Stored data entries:
---------------
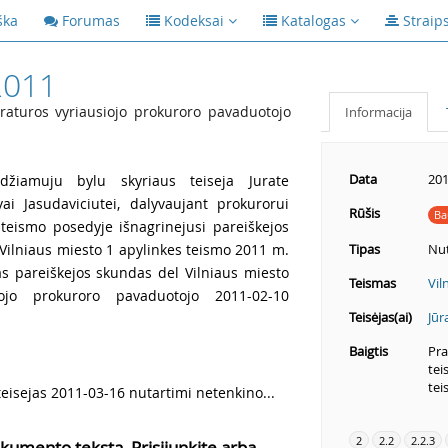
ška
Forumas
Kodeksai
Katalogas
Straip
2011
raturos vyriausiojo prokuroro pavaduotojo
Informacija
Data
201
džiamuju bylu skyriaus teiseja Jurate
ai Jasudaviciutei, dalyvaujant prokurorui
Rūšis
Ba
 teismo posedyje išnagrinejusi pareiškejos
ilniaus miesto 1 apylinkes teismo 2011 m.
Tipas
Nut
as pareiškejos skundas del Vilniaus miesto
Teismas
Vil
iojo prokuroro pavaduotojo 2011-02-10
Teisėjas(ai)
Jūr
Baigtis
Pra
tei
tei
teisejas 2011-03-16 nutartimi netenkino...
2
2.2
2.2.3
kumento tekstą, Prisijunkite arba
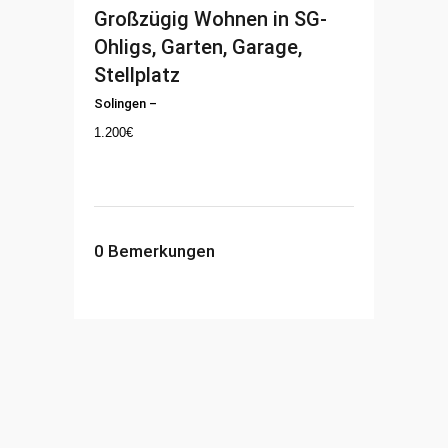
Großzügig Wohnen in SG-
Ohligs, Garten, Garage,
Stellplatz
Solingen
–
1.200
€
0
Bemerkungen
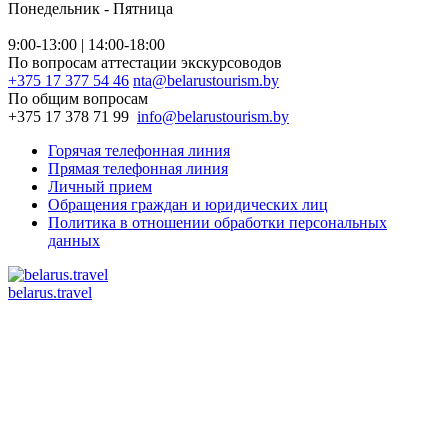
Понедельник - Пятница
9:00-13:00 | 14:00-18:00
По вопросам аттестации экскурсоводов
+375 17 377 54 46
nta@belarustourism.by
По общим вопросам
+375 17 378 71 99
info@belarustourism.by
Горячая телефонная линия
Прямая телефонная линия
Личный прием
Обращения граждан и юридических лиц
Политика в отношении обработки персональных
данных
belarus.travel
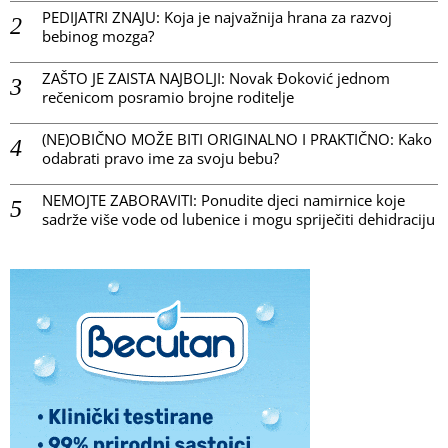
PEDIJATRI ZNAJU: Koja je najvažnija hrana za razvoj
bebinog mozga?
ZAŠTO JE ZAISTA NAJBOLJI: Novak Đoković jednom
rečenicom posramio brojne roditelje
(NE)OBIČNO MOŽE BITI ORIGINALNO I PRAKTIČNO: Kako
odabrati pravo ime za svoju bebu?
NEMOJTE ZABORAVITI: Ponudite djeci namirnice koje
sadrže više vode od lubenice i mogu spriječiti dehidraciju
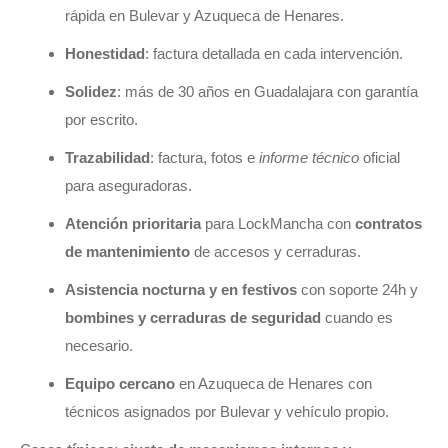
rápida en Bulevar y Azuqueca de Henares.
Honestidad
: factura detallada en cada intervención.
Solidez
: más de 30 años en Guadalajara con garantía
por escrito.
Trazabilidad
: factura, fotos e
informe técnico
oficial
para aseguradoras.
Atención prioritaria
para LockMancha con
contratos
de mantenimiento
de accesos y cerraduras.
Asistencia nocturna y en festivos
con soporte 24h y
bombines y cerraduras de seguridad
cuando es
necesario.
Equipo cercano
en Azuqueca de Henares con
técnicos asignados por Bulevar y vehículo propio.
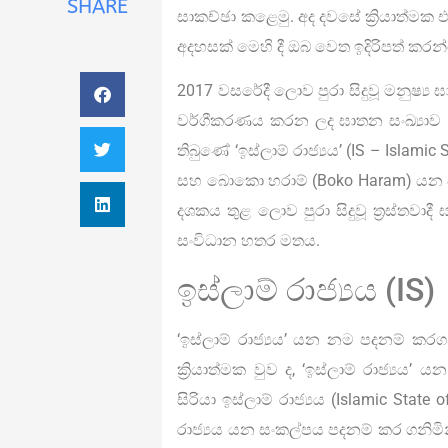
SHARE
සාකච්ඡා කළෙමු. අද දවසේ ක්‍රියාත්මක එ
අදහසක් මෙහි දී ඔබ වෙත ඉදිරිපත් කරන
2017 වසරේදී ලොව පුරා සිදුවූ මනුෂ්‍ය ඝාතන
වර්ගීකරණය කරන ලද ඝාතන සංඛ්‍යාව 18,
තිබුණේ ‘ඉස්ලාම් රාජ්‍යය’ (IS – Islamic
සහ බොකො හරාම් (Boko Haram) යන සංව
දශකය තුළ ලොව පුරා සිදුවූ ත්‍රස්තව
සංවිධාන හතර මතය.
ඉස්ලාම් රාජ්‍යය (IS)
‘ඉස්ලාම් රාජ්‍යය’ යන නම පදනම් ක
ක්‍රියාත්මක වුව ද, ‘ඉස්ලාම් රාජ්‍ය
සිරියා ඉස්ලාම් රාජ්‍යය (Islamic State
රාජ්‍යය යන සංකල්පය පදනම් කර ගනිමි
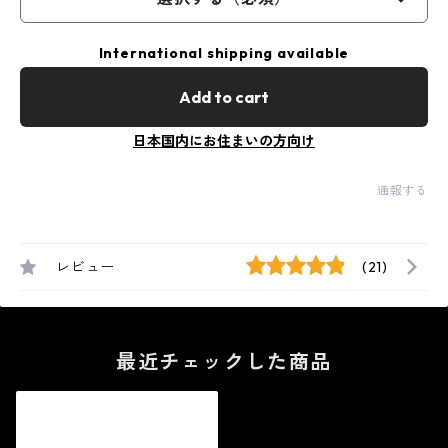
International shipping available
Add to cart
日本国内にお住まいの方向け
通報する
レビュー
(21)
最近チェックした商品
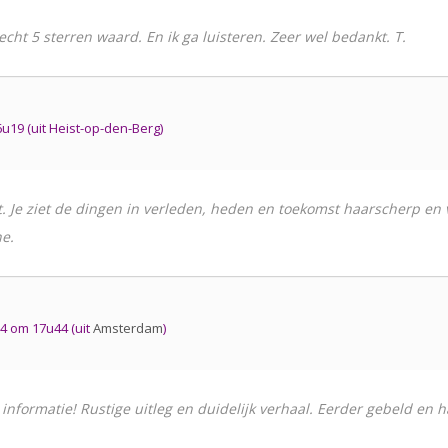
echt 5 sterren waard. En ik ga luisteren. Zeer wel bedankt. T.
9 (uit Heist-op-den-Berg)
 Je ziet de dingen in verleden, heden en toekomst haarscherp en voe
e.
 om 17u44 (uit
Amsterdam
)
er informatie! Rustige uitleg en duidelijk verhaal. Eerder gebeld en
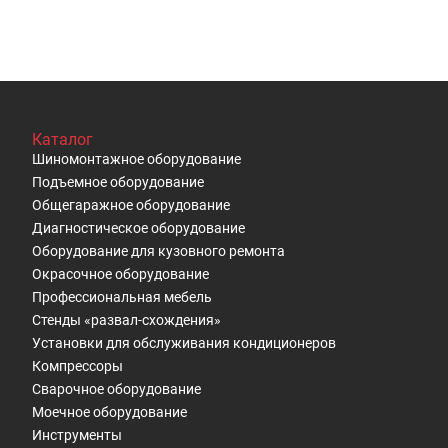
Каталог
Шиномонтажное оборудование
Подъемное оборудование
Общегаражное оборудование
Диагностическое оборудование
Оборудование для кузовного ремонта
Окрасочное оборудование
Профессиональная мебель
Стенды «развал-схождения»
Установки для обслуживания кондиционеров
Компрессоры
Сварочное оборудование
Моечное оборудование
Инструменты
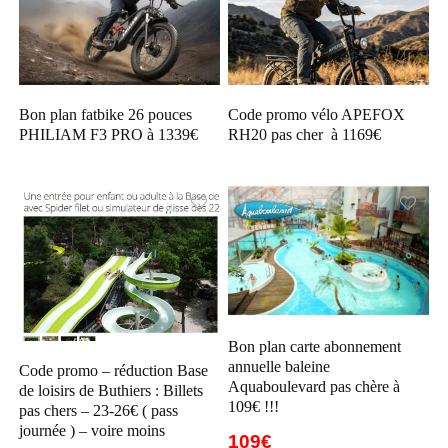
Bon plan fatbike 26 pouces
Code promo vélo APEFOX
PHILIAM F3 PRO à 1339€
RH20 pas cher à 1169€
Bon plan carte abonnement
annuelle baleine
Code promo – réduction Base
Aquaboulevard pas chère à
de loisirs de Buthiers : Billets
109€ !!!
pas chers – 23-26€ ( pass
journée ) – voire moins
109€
---------------
_Work item_
Across the data, tally the lines containing "පදනම" and give back the number alone.

_Result of the exercise_
2